The other company’s specialty is making small, cheap and fast diagnostic devices to detect infections such as HIV, Hepatitis C, Ebola, and Zika. Tests already in use allow for financial independence and future growth without costly outside financing. But, as the biotech revolution progresses, the pricing of expensive cures will eventually drop and governments will likely decide to eradicate some major global plagues. This will create new growth opportunities for wide-scale genetic testing. Hence, this company promises to be a safe, derivative way to benefit from the emerging golden age of biotech without betting on specific drug developments.

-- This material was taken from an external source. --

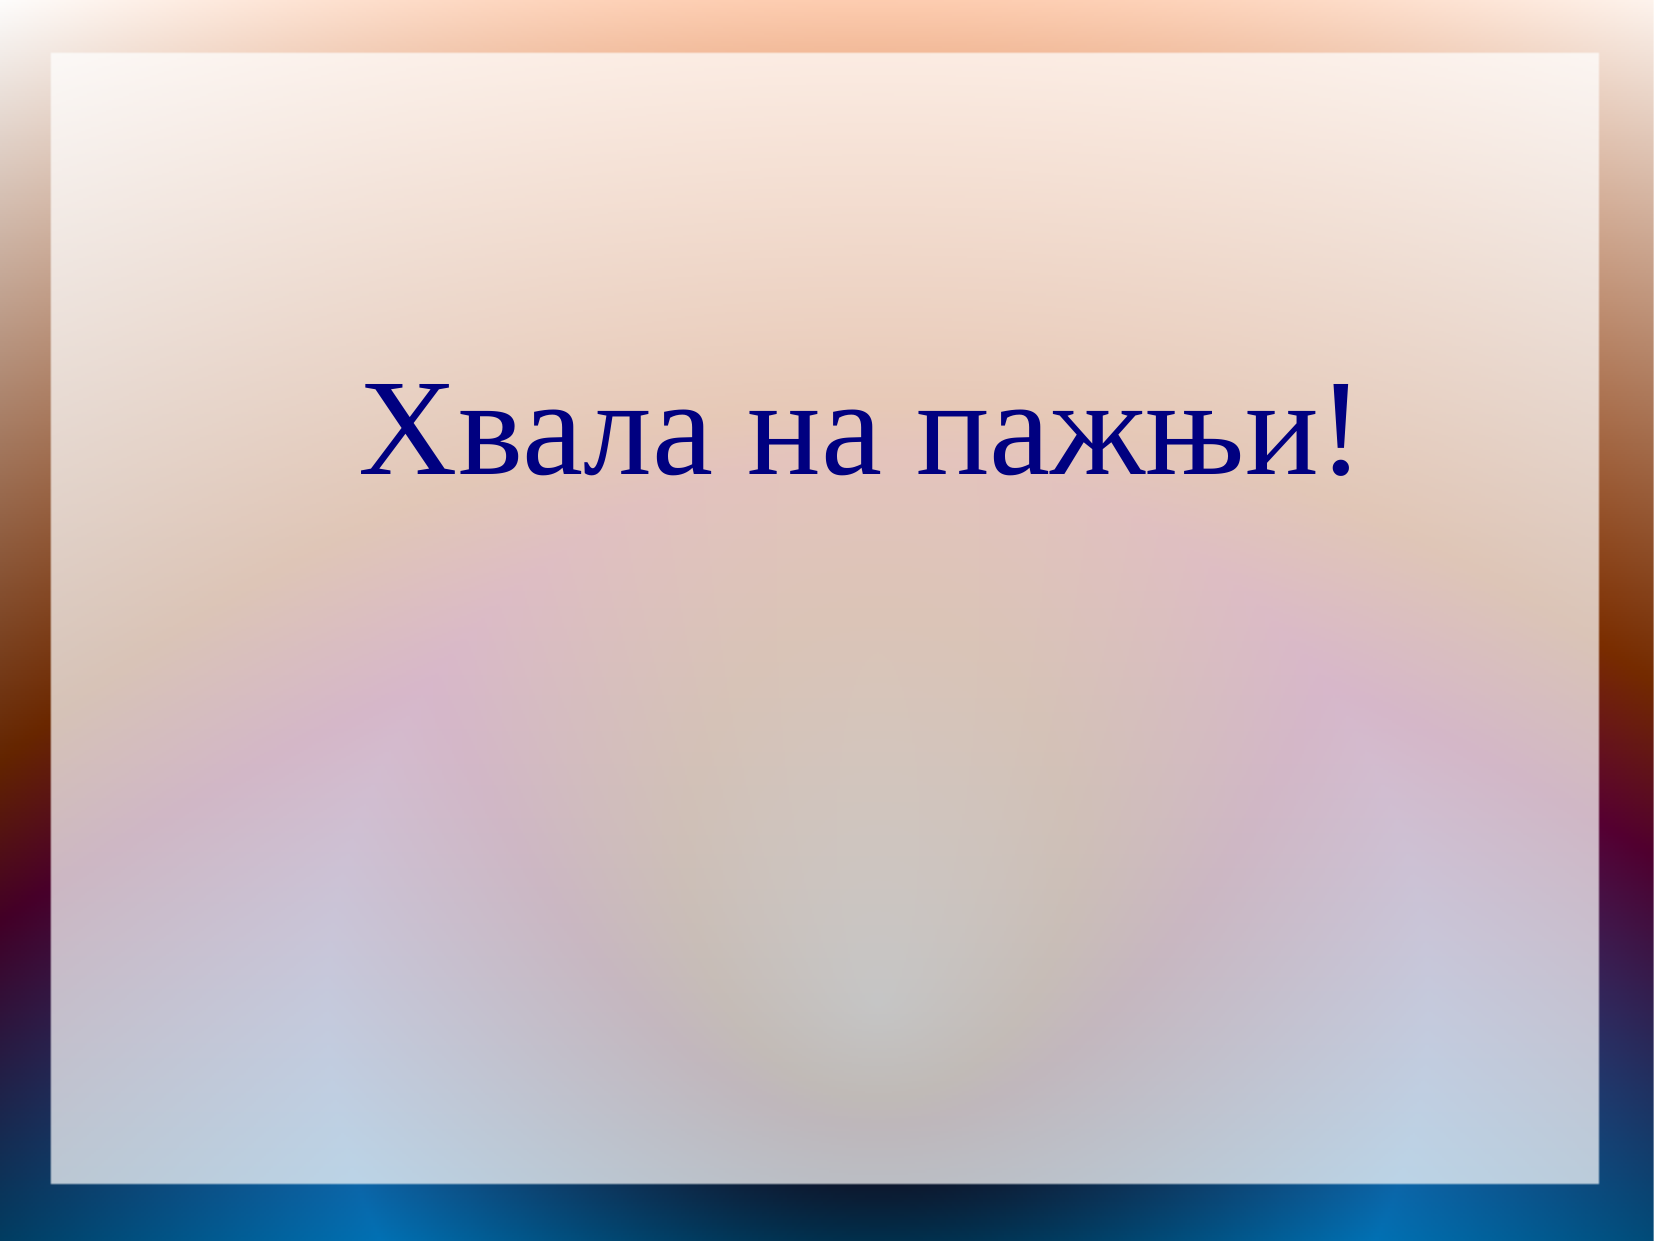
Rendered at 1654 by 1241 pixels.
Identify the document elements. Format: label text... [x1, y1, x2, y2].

picture [0, 0, 1654, 1241]
list Хвала на пажњи! [82, 351, 1571, 1096]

Traditional value investors cannot completely ignore the emergence of new industries and activities that are less tangible but knowledge-heavy. On the other hand, these new activities, no matter how promising on a macroeconomic level, will not necessarily engender major stock market winners beyond early speculative flurries. Imagination, selectivity and persistence are all necessary to the discovery of good investments. This is why our quest continues…
François Sicart (August 4, 2017)
This article is not intended to be a client‐specific suitability analysis or recommendation, an offer to participate in any investment, or a recommendation to buy, hold or sell securities. Do not use this report as the sole basis for investment decisions. Do not select an asset class or investment product based on performance alone. Consider all relevant information, including your existing portfolio, investment objectives, risk tolerance, liquidity needs and investment time horizon. This report is for general informational purposes only and is not intended to predict or guarantee the future performance of any individual security, market sector or the markets generally.